→ Vorliegender Text:
Einen besseren Lösungsweg geht die Rhein-Zeitung. Die Koblenzer richteten sich im Sommer einen eigenen Verkürzungdienst ein – so wird aus einer 124 Zeichen langen URL, die automatisch generierte Adresse: ku-rz.de/ds. Sofern noch vorhanden lassen sich auch spezielle Adresse von Hand konfigurieren: ku-rz.de/jacqueline. Solche handlichen URLs lassen sich hervorragend bei Twitter und in der Zeitung verwenden. „Wir haben den Dienst eingeführt, um nicht Gefahr zu laufen, dass ein kommerzieller Verkürzer irgendwann einmal seinen Betrieb einstellt oder teures Geld für seine Dienstleistung verlangt“, erklärt der damalige (die Recherche für diesen Artikel erfolgte im August 2010) Online-Chef Jochen Magnus und ergänzt: „Natürlich treten wir viel lieber unter unserem eigenen guten Namen auf, dem unsere Leser vielleicht auch mehr vertrauen, als einem tinyurl oder ähnlichem. Hinter unseren Kurz-URLs verbirgt sich niemals eine Mogelpackung.“ Das Einrichten der bequemen ku-rz-Adresse sei nicht aufwändig gewesen, berichtet Magnus, er habe das Open Source-Angebot Yourls (Your Own URL Shortener, yourls.org) dafür verwendet. Ebenfalls mit verkürzten Adressen arbeiten etwa die Ruhr Nachrichten (siehe etwa bei Twitter) und DerWesten.

Transparenz durch Quellen-Links
Bei der Rhein-Zeitung fällt außerdem auf, dass hier und da bei Artikeln Originaldokumente, die für den Kontext relevant sind, zum Download angeboten werden. So finden sich etwa beim Artikel „IHK-Affäre: Prüfbericht leuchtet das System Podzun aus“ ein von einer Wirtschaftsprüfungsgesellschaft als „streng geheim“ klassifizierter Bericht über eine Sonderunteruntersuchung bei der IHK Koblenz (zum Teil sind Worte – wohl von der Redaktion – in diesem 38-seitigen PDF-Dokument geschwärzt worden) und eine Stellungnahme einer Betroffenen zu gegen sie und ihren Ehemann erhobenen Vorwürfen (das als PDF gekennzeichnete Dokument ist allerdings eine Microsoft-Word-Datei). Zu bemängeln ist hier allerdings, dass bei diesem Artikel nicht die ganze, archiviert vorhandene Vorgeschichte verlinkt wird.

→ Aufgabenstellung: Gib aus dem Text über Kurz-URLs oben den Abschnitt von „Transparenz durch Quellen-Links“ bis „Vorgeschichte verlinkt wird.“ wortgetreu wieder.

→ Übungsdaten:
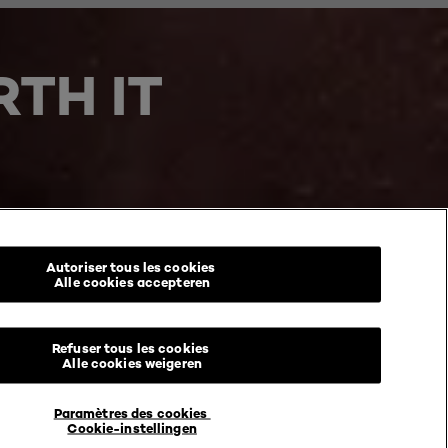
TH IT
Autoriser tous les cookies
Alle cookies accepteren
Refuser tous les cookies
Alle cookies weigeren
Paramètres des cookies
Cookie-instellingen
ntions légales
Autorisations de contenu des utilisateurs
@ 2026 L'Oréal Paris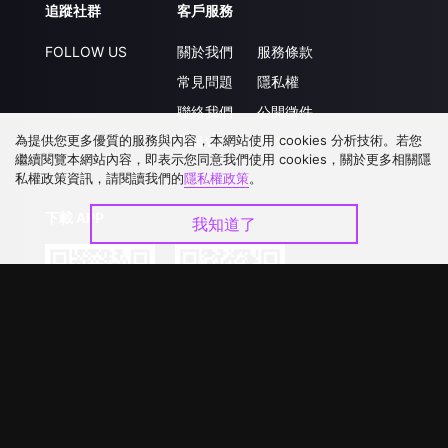
追蹤社群
客戶服務
FOLLOW US
關於我們
服務條款
常見問題
隱私權
聯絡我們
公開徵件
為提供您更多優質的服務與內容，本網站使用 cookies 分析技術。若您
升級VIP
合作洽談
繼續閱覽本網站內容，即表示您同意我們使用 cookies，關於更多相關隱
私權政策資訊，請閱讀我們的
隱私權政策
。
下載 APP
我知道了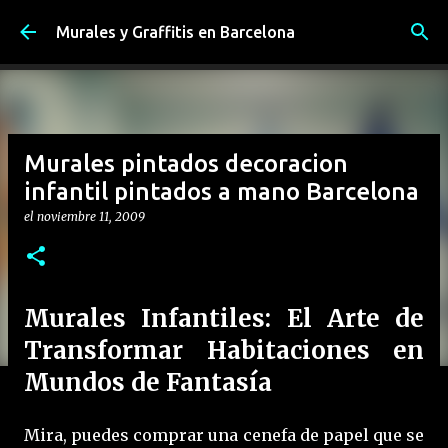
Ir al contenido principal
Murales y Graffitis en Barcelona
Murales pintados decoracion
infantil pintados a mano Barcelona
el
noviembre 11, 2009
Murales Infantiles: El Arte de
Transformar Habitaciones en
Mundos de Fantasía
Mira, puedes comprar una cenefa de papel que se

→ Antwort:
Transparenz durch Quellen-Links
Bei der Rhein-Zeitung fällt außerdem auf, dass hier und da bei Artikeln Originaldokumente, die für den Kontext relevant sind, zum Download angeboten werden. So finden sich etwa beim Artikel „IHK-Affäre: Prüfbericht leuchtet das System Podzun aus“ ein von einer Wirtschaftsprüfungsgesellschaft als „streng geheim“ klassifizierter Bericht über eine Sonderunteruntersuchung bei der IHK Koblenz (zum Teil sind Worte – wohl von der Redaktion – in diesem 38-seitigen PDF-Dokument geschwärzt worden) und eine Stellungnahme einer Betroffenen zu gegen sie und ihren Ehemann erhobenen Vorwürfen (das als PDF gekennzeichnete Dokument ist allerdings eine Microsoft-Word-Datei). Zu bemängeln ist hier allerdings, dass bei diesem Artikel nicht die ganze, archiviert vorhandene Vorgeschichte verlinkt wird.